[Dataset entries]
--- START ---

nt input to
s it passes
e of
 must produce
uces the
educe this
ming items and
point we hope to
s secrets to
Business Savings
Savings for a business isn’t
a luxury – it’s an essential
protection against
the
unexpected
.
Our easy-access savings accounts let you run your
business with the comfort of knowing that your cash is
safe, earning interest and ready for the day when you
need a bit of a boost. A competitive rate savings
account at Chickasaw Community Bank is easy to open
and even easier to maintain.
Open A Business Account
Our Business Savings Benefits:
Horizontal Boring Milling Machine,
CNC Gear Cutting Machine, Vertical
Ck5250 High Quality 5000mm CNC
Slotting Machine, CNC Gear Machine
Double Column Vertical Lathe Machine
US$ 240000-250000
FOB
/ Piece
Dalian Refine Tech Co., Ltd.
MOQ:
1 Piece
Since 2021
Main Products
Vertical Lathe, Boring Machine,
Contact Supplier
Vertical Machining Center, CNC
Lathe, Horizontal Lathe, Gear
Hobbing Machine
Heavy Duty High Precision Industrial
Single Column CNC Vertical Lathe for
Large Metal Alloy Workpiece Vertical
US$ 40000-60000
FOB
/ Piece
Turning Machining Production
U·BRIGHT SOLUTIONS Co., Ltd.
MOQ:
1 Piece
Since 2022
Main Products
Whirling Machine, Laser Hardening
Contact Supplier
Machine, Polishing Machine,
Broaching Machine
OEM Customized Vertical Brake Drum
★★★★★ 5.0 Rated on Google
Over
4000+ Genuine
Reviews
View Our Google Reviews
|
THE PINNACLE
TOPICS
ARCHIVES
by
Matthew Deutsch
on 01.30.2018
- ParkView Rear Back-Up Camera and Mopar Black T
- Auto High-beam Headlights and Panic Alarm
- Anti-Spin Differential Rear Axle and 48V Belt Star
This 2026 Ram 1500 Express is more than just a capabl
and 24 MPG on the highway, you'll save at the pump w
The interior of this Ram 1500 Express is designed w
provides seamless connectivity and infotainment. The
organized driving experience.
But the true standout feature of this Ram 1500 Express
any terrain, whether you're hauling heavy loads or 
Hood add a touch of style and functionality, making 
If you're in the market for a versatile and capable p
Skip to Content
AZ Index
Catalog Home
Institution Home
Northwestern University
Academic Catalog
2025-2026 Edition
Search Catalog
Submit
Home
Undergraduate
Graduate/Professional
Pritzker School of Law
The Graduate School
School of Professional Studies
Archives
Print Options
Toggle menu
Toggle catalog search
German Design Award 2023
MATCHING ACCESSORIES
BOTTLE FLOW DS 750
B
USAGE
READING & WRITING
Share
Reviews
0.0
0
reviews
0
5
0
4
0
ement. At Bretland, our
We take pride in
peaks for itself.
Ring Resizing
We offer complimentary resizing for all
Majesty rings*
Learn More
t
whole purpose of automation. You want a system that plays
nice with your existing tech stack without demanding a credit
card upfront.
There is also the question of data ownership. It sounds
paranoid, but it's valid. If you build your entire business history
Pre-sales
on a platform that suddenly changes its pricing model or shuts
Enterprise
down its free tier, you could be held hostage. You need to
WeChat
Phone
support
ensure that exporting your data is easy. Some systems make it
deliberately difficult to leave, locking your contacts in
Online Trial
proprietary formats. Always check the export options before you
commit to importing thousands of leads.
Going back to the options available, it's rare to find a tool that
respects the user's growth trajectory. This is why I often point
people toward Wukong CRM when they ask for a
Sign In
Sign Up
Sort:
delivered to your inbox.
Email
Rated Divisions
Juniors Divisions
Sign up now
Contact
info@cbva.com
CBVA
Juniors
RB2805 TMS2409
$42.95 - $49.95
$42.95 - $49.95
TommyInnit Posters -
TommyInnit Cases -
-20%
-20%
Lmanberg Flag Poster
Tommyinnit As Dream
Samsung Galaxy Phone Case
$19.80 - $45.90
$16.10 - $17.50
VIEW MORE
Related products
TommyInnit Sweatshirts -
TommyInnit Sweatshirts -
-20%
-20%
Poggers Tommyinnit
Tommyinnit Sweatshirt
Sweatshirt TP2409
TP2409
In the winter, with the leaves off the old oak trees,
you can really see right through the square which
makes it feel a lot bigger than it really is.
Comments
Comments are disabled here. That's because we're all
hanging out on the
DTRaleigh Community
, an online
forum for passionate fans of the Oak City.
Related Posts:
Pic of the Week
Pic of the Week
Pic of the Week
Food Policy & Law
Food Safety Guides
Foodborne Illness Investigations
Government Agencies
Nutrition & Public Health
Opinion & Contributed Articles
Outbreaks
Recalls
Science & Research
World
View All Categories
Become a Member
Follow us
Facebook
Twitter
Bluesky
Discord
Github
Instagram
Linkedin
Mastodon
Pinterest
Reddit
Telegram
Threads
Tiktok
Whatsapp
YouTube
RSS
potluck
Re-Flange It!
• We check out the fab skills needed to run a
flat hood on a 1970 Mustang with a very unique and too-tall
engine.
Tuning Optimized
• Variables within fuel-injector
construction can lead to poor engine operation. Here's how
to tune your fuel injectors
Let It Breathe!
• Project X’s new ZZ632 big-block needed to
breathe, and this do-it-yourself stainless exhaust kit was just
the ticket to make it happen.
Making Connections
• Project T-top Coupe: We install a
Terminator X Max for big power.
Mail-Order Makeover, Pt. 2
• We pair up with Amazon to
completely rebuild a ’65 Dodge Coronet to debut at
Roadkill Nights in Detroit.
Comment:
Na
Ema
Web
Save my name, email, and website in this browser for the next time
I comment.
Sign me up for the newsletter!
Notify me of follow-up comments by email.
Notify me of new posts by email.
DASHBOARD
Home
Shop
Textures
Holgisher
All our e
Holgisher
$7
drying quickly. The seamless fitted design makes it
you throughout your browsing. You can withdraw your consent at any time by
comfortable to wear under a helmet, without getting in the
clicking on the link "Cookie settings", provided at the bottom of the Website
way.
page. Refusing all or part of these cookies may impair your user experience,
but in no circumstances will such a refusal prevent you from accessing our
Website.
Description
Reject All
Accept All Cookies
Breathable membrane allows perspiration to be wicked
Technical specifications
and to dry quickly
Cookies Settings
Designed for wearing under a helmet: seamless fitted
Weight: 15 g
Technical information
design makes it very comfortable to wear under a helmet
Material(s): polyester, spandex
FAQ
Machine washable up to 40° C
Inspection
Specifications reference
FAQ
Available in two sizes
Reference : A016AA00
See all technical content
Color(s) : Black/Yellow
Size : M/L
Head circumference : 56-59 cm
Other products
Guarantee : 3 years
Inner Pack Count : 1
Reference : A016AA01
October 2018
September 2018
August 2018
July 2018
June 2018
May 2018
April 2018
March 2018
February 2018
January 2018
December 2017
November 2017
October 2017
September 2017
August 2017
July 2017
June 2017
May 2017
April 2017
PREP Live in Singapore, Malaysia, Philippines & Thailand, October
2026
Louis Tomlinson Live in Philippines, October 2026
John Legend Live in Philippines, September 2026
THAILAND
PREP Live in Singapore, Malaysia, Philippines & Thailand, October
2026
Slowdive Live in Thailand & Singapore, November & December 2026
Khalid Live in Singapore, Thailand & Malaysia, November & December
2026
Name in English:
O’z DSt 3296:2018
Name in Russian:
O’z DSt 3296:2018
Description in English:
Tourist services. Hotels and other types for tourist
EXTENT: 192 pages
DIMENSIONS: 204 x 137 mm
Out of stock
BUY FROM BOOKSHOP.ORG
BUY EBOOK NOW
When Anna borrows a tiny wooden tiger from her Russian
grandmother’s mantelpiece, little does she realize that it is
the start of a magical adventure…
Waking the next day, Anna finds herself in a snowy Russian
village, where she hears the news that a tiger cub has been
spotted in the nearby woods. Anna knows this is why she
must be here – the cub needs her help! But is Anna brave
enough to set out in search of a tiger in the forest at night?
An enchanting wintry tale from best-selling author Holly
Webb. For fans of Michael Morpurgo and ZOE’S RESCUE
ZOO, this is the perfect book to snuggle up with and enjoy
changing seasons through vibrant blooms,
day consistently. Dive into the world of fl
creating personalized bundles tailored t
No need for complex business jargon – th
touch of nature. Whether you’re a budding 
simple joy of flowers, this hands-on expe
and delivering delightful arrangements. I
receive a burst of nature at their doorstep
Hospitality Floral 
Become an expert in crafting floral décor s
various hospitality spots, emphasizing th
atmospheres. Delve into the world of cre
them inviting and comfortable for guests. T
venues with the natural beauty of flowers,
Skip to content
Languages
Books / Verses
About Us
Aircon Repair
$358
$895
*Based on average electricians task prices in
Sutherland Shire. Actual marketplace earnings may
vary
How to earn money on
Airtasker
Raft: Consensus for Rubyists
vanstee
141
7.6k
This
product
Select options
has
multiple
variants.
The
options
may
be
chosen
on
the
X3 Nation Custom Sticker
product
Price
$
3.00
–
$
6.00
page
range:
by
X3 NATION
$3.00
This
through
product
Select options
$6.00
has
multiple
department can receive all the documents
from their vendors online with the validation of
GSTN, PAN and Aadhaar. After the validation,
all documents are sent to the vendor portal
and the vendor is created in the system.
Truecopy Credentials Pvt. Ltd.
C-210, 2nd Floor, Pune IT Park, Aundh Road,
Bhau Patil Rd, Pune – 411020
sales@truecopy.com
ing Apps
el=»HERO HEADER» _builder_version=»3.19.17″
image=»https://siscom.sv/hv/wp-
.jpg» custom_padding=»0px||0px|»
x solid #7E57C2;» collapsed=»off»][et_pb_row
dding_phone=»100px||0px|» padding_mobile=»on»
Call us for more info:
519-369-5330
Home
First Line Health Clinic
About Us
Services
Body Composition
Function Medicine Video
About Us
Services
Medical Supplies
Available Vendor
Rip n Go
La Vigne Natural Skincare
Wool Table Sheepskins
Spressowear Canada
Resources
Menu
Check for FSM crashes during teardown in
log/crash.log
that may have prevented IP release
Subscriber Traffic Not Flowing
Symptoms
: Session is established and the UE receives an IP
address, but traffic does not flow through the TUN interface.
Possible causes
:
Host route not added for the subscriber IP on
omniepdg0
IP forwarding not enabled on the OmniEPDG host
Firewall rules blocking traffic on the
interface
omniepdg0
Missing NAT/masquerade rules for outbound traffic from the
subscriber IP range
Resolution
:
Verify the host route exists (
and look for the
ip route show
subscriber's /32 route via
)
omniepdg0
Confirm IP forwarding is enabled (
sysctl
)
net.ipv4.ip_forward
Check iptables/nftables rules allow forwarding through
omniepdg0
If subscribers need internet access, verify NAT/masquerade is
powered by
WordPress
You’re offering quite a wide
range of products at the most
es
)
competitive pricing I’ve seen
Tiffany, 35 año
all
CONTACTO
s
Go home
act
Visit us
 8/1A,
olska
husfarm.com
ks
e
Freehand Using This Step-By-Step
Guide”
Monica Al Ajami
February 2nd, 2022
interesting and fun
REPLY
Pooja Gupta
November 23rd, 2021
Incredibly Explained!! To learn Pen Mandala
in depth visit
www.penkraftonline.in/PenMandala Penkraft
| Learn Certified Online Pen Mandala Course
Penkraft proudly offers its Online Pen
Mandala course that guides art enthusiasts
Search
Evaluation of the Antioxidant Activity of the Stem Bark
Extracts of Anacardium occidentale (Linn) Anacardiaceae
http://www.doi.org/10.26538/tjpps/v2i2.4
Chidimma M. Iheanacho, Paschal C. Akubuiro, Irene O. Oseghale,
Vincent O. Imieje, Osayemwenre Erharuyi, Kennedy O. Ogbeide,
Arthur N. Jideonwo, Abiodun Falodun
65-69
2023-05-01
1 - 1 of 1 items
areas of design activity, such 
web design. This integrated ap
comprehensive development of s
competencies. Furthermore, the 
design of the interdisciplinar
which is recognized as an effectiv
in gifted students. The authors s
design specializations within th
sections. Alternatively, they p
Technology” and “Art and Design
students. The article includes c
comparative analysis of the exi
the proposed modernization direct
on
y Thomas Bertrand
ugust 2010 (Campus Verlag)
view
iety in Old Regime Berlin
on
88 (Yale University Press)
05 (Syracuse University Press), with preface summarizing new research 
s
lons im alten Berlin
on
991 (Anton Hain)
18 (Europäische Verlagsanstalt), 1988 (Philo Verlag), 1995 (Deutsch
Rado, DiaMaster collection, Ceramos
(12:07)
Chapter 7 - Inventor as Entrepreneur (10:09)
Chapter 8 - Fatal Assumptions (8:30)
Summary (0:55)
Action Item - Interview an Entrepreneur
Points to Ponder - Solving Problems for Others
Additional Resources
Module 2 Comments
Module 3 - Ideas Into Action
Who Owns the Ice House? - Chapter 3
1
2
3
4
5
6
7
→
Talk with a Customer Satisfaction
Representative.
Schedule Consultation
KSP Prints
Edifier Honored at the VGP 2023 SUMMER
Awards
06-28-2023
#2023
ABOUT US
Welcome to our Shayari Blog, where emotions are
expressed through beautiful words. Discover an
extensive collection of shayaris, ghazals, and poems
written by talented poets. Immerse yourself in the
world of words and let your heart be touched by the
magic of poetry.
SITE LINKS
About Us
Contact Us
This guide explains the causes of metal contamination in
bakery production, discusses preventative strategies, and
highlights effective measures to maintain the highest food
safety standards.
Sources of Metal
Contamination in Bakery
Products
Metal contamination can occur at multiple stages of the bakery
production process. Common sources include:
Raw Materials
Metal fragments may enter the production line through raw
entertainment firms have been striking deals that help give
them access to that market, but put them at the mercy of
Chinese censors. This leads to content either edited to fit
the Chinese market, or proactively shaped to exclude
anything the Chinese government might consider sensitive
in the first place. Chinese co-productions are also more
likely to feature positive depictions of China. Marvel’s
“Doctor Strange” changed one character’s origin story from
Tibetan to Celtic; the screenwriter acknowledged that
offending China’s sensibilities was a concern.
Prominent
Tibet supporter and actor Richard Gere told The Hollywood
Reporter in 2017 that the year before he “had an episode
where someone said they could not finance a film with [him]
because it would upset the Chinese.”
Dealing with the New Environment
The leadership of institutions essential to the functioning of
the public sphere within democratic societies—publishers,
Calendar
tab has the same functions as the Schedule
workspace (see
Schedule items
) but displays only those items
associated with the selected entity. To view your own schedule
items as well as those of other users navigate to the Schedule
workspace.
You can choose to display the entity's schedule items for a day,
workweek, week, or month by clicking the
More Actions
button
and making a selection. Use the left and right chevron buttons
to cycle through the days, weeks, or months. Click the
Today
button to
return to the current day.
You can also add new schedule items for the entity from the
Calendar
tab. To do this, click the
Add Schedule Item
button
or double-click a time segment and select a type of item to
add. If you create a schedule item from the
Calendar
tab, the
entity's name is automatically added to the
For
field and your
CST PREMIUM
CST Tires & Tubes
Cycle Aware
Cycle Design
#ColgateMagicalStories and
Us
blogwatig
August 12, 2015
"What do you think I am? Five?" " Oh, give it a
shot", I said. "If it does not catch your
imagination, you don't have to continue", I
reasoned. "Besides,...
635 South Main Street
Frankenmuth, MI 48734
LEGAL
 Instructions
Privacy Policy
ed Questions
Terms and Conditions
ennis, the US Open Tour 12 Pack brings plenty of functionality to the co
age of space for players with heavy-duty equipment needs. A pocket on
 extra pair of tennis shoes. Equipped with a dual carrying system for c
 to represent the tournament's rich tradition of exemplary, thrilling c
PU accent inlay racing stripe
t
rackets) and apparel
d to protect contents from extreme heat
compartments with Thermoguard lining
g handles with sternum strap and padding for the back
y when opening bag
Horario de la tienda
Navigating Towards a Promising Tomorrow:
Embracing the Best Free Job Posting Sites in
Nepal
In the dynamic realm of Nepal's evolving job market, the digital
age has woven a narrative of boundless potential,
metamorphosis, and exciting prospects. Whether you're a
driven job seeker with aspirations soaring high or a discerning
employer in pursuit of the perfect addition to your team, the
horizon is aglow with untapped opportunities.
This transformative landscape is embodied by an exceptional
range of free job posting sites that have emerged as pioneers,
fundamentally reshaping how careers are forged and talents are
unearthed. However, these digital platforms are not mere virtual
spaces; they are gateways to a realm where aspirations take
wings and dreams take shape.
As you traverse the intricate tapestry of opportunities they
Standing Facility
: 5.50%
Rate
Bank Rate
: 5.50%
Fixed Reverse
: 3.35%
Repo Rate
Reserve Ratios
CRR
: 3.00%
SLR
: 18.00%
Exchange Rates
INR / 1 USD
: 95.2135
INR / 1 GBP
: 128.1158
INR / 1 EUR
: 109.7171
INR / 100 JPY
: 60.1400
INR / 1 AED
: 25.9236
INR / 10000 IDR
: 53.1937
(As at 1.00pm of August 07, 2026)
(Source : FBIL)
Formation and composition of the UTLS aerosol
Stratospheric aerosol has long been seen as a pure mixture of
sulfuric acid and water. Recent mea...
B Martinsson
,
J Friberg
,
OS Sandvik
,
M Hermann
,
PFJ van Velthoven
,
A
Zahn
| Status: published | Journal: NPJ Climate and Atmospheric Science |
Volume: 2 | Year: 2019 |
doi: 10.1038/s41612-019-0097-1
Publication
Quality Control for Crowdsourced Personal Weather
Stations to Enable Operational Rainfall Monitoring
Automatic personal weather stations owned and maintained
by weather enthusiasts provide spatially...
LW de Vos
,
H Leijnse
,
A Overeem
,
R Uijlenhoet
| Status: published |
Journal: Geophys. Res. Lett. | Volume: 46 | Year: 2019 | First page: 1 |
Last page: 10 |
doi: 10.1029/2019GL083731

--- END ---

**Directions:** Copy out every line of the entries verbatim, starting with the first line and ending with the line that contains "account at Chickasaw", including that line.

**Answer below:**
nt input to
s it passes
e of
 must produce
uces the
educe this
ming items and
point we hope to
s secrets to
Business Savings
Savings for a business isn’t
a luxury – it’s an essential
protection against
the
unexpected
.
Our easy-access savings accounts let you run your
business with the comfort of knowing that your cash is
safe, earning interest and ready for the day when you
need a bit of a boost. A competitive rate savings
account at Chickasaw Community Bank is easy to open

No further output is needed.